I have my own kind of love for Apocalypse Now. No, it's not so deep and natural as what I have for Jaws, where you love something so much that you'll accept and adore it, warts and all. I love Coppola's spectacle for what it attempted to do and what it was able to accompish. I better love it since I've seen it over 15 times in its various incarnations.

There are so many perfect scenes, and Coppola wields so much technical prowess, showering the audience with cinema which demands to be seen and heard on the big screen. I do not consider it a masterpiece, except in the integration of some spectacular sights and sounds and a few excellent performances. I would agree with the words "meandering", "self-indulgent" and "overlong", but I would certainly advise everyone to watch it and decide for themselves. Yet somehow, to me, Coppola lost his way and became another Kurtz, losing the thread, trying to piece together a third act from bits and pieces, shadows, insane babblings from Hopper and Brando, and allegorical meaning tying the story's unraveling to that of the Vietnam War itself. Many of the film's staunchest defenders deny there's anything imperfect about it or if there is, it's supposed to be there and they love it. Welcome to my world of Jaws love.

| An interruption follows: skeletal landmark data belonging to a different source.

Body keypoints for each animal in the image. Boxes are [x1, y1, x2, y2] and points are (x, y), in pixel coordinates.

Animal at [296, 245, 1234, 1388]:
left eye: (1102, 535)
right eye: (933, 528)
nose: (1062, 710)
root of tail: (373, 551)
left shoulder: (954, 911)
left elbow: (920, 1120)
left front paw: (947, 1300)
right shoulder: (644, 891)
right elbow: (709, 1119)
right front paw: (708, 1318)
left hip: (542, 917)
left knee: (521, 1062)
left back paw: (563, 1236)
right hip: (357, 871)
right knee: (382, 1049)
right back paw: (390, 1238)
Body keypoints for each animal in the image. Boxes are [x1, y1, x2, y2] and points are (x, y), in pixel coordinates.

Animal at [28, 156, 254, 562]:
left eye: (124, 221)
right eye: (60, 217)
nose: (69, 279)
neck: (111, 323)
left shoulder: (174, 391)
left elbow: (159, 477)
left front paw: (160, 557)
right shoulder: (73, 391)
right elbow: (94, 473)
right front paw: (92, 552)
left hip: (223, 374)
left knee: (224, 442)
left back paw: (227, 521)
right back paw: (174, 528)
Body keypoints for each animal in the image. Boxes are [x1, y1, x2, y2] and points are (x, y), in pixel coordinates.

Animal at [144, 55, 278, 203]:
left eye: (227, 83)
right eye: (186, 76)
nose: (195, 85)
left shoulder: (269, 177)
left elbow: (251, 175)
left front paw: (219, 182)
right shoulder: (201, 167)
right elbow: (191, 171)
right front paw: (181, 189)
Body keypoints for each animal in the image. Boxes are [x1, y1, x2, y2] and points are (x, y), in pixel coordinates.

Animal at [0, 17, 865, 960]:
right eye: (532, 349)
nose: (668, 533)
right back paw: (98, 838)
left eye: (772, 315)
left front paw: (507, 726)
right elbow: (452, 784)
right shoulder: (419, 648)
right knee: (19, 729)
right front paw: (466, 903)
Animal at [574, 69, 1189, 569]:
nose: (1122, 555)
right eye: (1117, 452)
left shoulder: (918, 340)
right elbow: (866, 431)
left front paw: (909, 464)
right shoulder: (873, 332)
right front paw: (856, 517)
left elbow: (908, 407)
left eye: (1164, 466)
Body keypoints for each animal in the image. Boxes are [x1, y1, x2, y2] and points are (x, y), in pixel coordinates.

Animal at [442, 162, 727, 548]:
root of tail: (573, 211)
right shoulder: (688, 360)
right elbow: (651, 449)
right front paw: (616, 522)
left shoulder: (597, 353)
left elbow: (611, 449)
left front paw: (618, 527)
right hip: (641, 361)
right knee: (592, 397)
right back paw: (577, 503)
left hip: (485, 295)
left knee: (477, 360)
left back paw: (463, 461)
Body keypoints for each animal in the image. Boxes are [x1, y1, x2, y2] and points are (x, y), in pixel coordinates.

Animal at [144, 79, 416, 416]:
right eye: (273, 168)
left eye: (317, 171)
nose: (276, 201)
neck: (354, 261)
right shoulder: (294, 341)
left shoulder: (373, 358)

The Redux version does add what I consider to be satirically-hilarious scenes involving a surfboard and a beautiful visual explanation of what happened to one of the main characters, but I think the original is too long as it is, so I'd watch the original first. There are about 50 added minutes in Redux, and most of those are towards the end which is already overextended in my opinion. I'd still say to watch it at some future time.